For the one title (42a) that uses “Articles” in place of “Chapters” the value is prefaced with an A:

2-101:A002

These tiddlers are bundled together into a plugin, along with the procedure that accepts a statute reference (such as 10-222gg), splits it into the title (10) and section number (222gg), then looks up the section number in the dictionary tiddler for title 10, to find that we’re in chapter 170, then constructs the URL for that and builds a link out of it. (I think a useful refactoring at some point would be to extract the URL generation into its own public procedure, and layer the link generation as a thin shell around that. We’ll see.)

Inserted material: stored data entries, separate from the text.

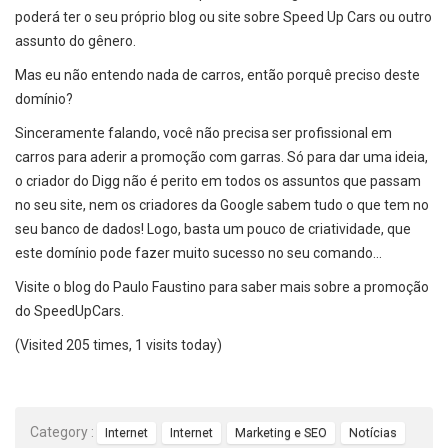
poderá ter o seu próprio blog ou site sobre Speed Up Cars ou outro
assunto do gênero.
Mas eu não entendo nada de carros, então porquê preciso deste
domínio?
Sinceramente falando, você não precisa ser profissional em
carros para aderir a promoção com garras. Só para dar uma ideia,
o criador do Digg não é perito em todos os assuntos que passam
no seu site, nem os criadores da Google sabem tudo o que tem no
seu banco de dados! Logo, basta um pouco de criatividade, que
este domínio pode fazer muito sucesso no seu comando…
Visite o blog do Paulo Faustino para saber mais sobre a promoção
do SpeedUpCars.
(Visited 205 times, 1 visits today)
Category :
Internet
Internet
Marketing e SEO
Notícias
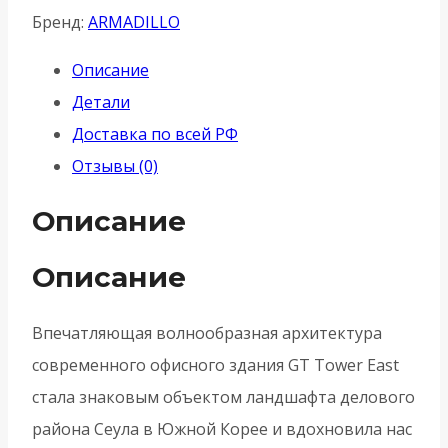
(Армадилло)
Бренд:
ARMADILLO
раздельная
Описание
WAVE
Детали
URS
Доставка по всей РФ
BL-
Отзывы (0)
26
-
Описание
Черный
Описание
Впечатляющая волнообразная архитектура
современного офисного здания GT Tower East
стала знаковым объектом ландшафта делового
района Сеула в Южной Корее и вдохновила нас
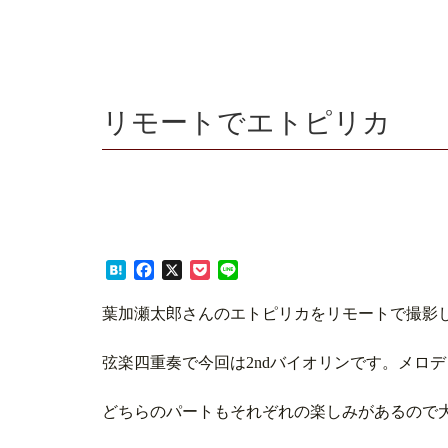
リモートでエトピリカ
Hatena
Facebook
X
Pocket
Line
葉加瀬太郎さんのエトピリカをリモートで撮影し
弦楽四重奏で今回は2ndバイオリンです。メロ
どちらのパートもそれぞれの楽しみがあるので大好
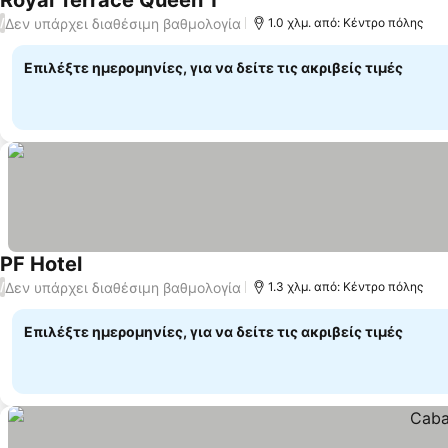
Royal Terrace Queen 1
Εμφάνιση τιμών
Δεν υπάρχει διαθέσιμη βαθμολογία
/
1.0 χλμ. από: Κέντρο πόλης
Επιλέξτε ημερομηνίες, για να δείτε τις ακριβείς τιμές
PF Hotel
Εμφάνιση τιμών
Δεν υπάρχει διαθέσιμη βαθμολογία
/
1.3 χλμ. από: Κέντρο πόλης
Επιλέξτε ημερομηνίες, για να δείτε τις ακριβείς τιμές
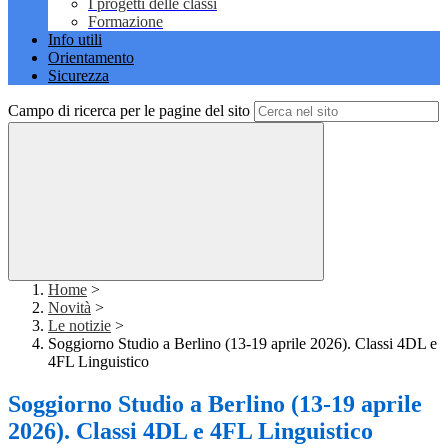
I progetti delle classi
Formazione
Info utili
Orientamento
Sicurezza
Campo di ricerca per le pagine del sito
Home
>
Novità
>
Le notizie
>
Soggiorno Studio a Berlino (13-19 aprile 2026). Classi 4DL e
4FL Linguistico
Soggiorno Studio a Berlino (13-19 aprile
2026). Classi 4DL e 4FL Linguistico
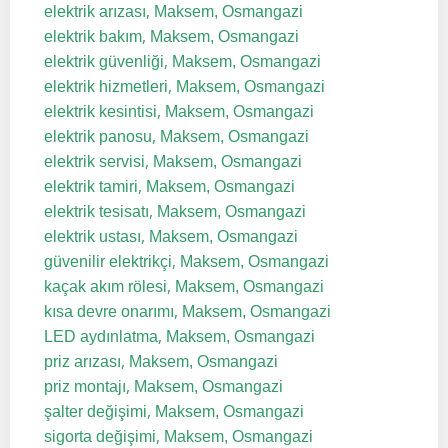
,
elektrik arızası
Maksem, Osmangazi
,
elektrik bakım
Maksem, Osmangazi
,
elektrik güvenliği
Maksem, Osmangazi
,
elektrik hizmetleri
Maksem, Osmangazi
,
elektrik kesintisi
Maksem, Osmangazi
,
elektrik panosu
Maksem, Osmangazi
,
elektrik servisi
Maksem, Osmangazi
,
elektrik tamiri
Maksem, Osmangazi
,
elektrik tesisatı
Maksem, Osmangazi
,
elektrik ustası
Maksem, Osmangazi
,
güvenilir elektrikçi
Maksem, Osmangazi
,
kaçak akım rölesi
Maksem, Osmangazi
,
kısa devre onarımı
Maksem, Osmangazi
,
LED aydınlatma
Maksem, Osmangazi
,
priz arızası
Maksem, Osmangazi
,
priz montajı
Maksem, Osmangazi
,
şalter değişimi
Maksem, Osmangazi
,
sigorta değişimi
Maksem, Osmangazi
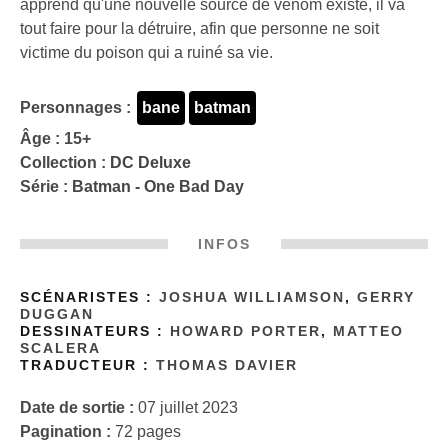
apprend qu'une nouvelle source de venom existe, il va
tout faire pour la détruire, afin que personne ne soit
victime du poison qui a ruiné sa vie.
Personnages :
bane
batman
Âge : 15+
Collection :
DC Deluxe
Série :
Batman - One Bad Day
INFOS
SCÉNARISTES :
JOSHUA WILLIAMSON
,
GERRY
DUGGAN
DESSINATEURS :
HOWARD PORTER
,
MATTEO
SCALERA
TRADUCTEUR :
THOMAS DAVIER
Date de sortie :
07 juillet 2023
Pagination :
72 pages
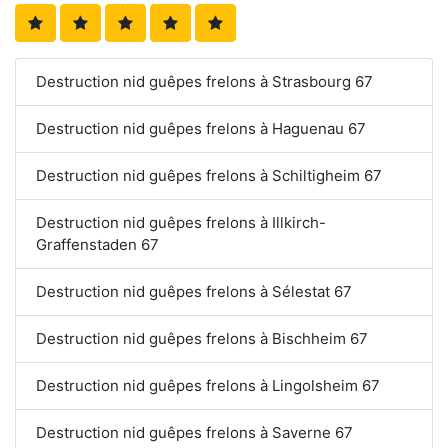
Destruction nid guêpes frelons à Strasbourg 67
Destruction nid guêpes frelons à Haguenau 67
Destruction nid guêpes frelons à Schiltigheim 67
Destruction nid guêpes frelons à Illkirch-
Graffenstaden 67
Destruction nid guêpes frelons à Sélestat 67
Destruction nid guêpes frelons à Bischheim 67
Destruction nid guêpes frelons à Lingolsheim 67
Destruction nid guêpes frelons à Saverne 67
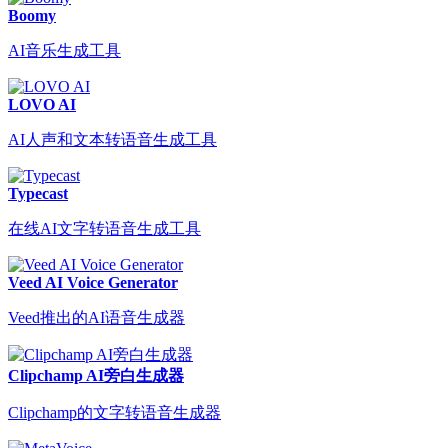
Boomy
AI音乐生成工具
LOVO AI
AI人声和文本转语音生成工具
Typecast
在线AI文字转语音生成工具
Veed AI Voice Generator
Veed推出的AI语音生成器
Clipchamp AI旁白生成器
Clipchamp的文字转语音生成器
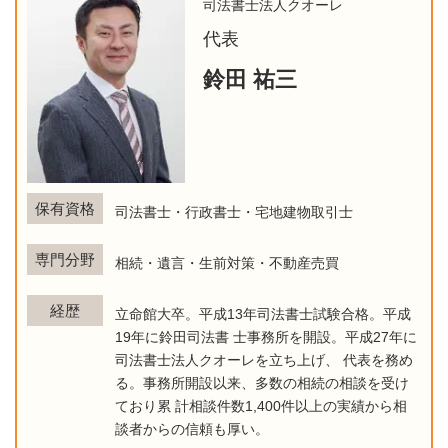
司法書士法人クオーレ
代表
鈴田 祐三
保有資格
司法書士・行政書士・宅地建物取引士
専門分野
相続・遺言・生前対策・不動産売買
経歴
立命館大卒。平成13年司法書士試験合格。平成
19年に鈴田司法書 士事務所を開設。平成27年に
司法書士法人クオーレを立ち上げ、 代表を務め
る。事務所開設以来、多数の相続の相談を受け
ており累 計相談件数1,400件以上の実績から相
談者からの信頼も厚い。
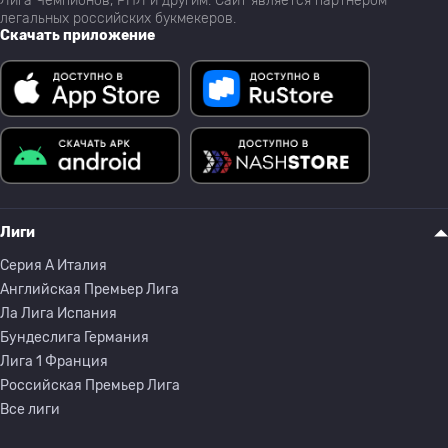
Лига Чемпионов, РПЛ и другим. Сайт является партнёром
легальных российских букмекеров.
Скачать приложение
Лиги
Серия A Италия
Английская Премьер Лига
Ла Лига Испания
Бундеслига Германия
Лига 1 Франция
Российская Премьер Лига
Все лиги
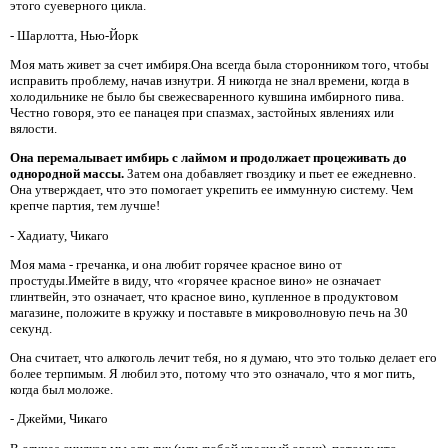
этого суеверного цикла.
- Шарлотта, Нью-Йорк
Моя мать живет за счет имбиря.Она всегда была сторонником того, чтобы
исправить проблему, начав изнутри. Я никогда не знал времени, когда в
холодильнике не было бы свежесваренного кувшина имбирного пива.
Честно говоря, это ее панацея при спазмах, застойных явлениях или
вялости.
Она перемалывает имбирь с лаймом и продолжает процеживать до
однородной массы.
Затем она добавляет гвоздику и пьет ее ежедневно.
Она утверждает, что это помогает укрепить ее иммунную систему. Чем
крепче партия, тем лучше!
- Хадиату, Чикаго
Моя мама - гречанка, и она любит горячее красное вино от
простуды.Имейте в виду, что «горячее красное вино» не означает
глинтвейн, это означает, что красное вино, купленное в продуктовом
магазине, положите в кружку и поставьте в микроволновую печь на 30
секунд.
Она считает, что алкоголь лечит тебя, но я думаю, что это только делает его
более терпимым. Я любил это, потому что это означало, что я мог пить,
когда был моложе.
- Джейми, Чикаго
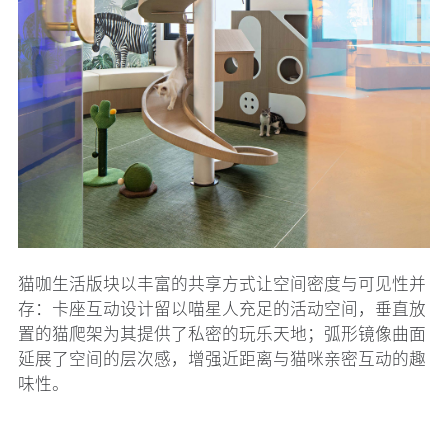
猫咖生活版块以丰富的共享方式让空间密度与可见性并
存：卡座互动设计留以喵星人充足的活动空间，垂直放
置的猫爬架为其提供了私密的玩乐天地；弧形镜像曲面
延展了空间的层次感，增强近距离与猫咪亲密互动的趣
味性。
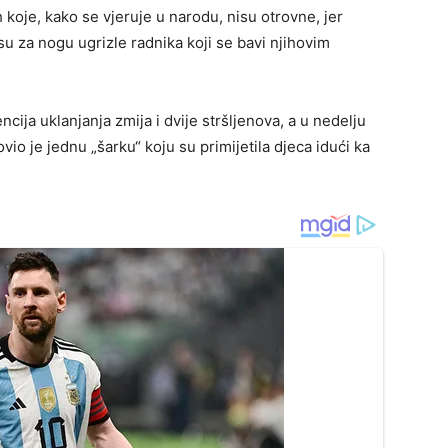
ih koje, kako se vjeruje u narodu, nisu otrovne, jer
su za nogu ugrizle radnika koji se bavi njihovim
cija uklanjanja zmija i dvije stršljenova, a u nedelju
o je jednu „šarku“ koju su primijetila djeca idući ka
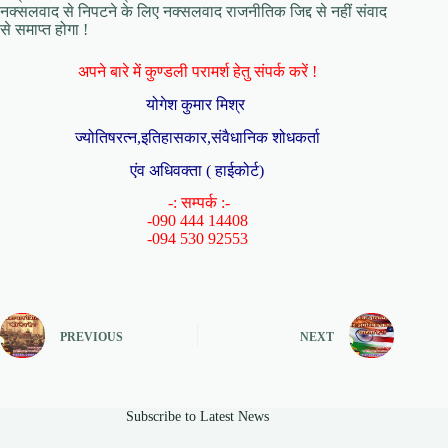
नक्सलवाद से निपटने के लिए नक्सलवाद राजनीतिक जिद्द से नहीं संवाद
से समाप्त होगा !
अपने बारे में कुण्डली परामर्श हेतु संपर्क करें !
योगेश कुमार मिश्र
ज्योतिषरत्न,इतिहासकार,संवैधानिक शोधकर्ता
एंव अधिवक्ता ( हाईकोर्ट)
-: सम्पर्क :-
-090 444 14408
-094 530 92553
PREVIOUS
NEXT
Subscribe to Latest News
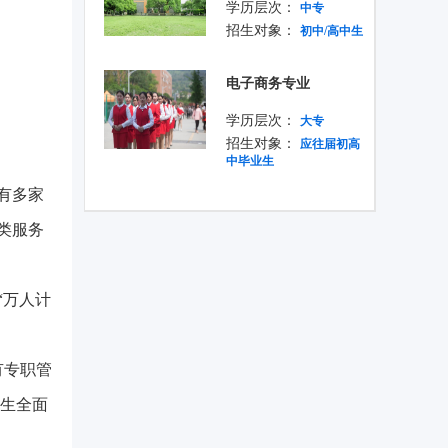
学历层次：
中专
招生对象：
初中/高中生
电子商务专业
学历层次：
大专
招生对象：
应往届初高
中毕业生
有多家
类服务
“万人计
有专职管
学生全面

That code is relatively simple, although the Article/Chapter handling adds complexity, as does a second optional parameter that lets you display text different from the statute reference. It looks like this:

\procedure cgs(section, text)
<$let
  title={{{ [<section>split[-]first[]] }}}
  sect={{{ [<section>removeprefix<title>removeprefix[-]] }}}
  display={{{ [<text>!match[]then<text>else<section>] }}}
  _chap={{{ [[$:/plugins/crosseye/statutes/cgs/title/]addsuffix<title>getindex<sect>] }}}
  type={{{ [<_chap>prefix[A]then[art]else[chap]] }}}
  chap={{{ [<_chap>trim:prefix[A]] }}}
>
<% if [<chap>!match[]] %>
<a href=`https://www.cga.ct.gov/current/pub/$(type)$_$(chap)$.htm#sec_$(section)$` target="_blank" class="cgs"><<display>></a>
<% else %>
<<section>>
<% endif %>
</$let>
\end

This plugin is included in the latest version: $:/plugins/crosseye/statutes/cgs

@etardiff: I opted not to go for the version like

chap170: ... 10-222ff 10-222gg 10-222hh ..., 

because the logic to handle that is significantly more complex. (I don’t think Mario’s plugin would help, although I admit to only skimming the docs.) And it would by its very nature be less performant. I originally thought that this would be much more compact, because we don’t repeat the chapter number, but with all the repetition of 10- in the sample or whatever title number we’re using, we don’t save much. At some point I may play with it, just to be sure, but it’s falling to low priority at the moment.


This takes a lot more storage than my initial approach (which is still available for comparison in version 0.1.2), but the code feels cleaner, and that’s what I was looking for.

Thank you, @TW_Tones, @etardiff, and @pmario, very much for your help! I’d love to hear any feedback, but I feel I have this in good enough shape right now to move back to working on the main content.

2 Likes

It makes me ask the question if we could use the tm-http* messages made available a few versions ago to test each of a filtered set of html links for validity, that is that the destination exists.

Hmmm, I’m not sure if this is what you meant, but I could see that as an interesting alternative for the Article/Chapter distinction. Most everything is a Chapter, but a few are called articles, and we could first test if the content we’re looking for is under chap_NNN and if not, check art_NNN. It might simplify a bit of the logic. But that would have to come at the expense of making an HTTP for every such link we want to render.

To use if for sections would be more problematic, since that would involve parsing the chapter(/article) documents. I definitely wouldn’t want to do that in real time.

Or did you have some other idea entirely?

I was only thinking once you construct the links that initialy or in a couple of years if there were a way to have all the links tested to ensure no “link rot” had occured.

  • Something any wiki with external links could benifit from.
1 Like

This could be related to this item Using links[] in current tiddler which would support extracting a full prety/title/link from the content of one or more “links” within a tiddler.

  • ie; Each tiddler could do a link rot test of external links once opened. may be a long bow to draw, but maybe not.

That’s an interesting concept. I don’t think it would work well here, as we’d actually have to parse the page, and not just check HTTP headers, since our links all have a #fragment-identifier, pointing to a part of the page. We’d have to parse to know if that id actually exists. But I can see the potential usefulness in other circumstances.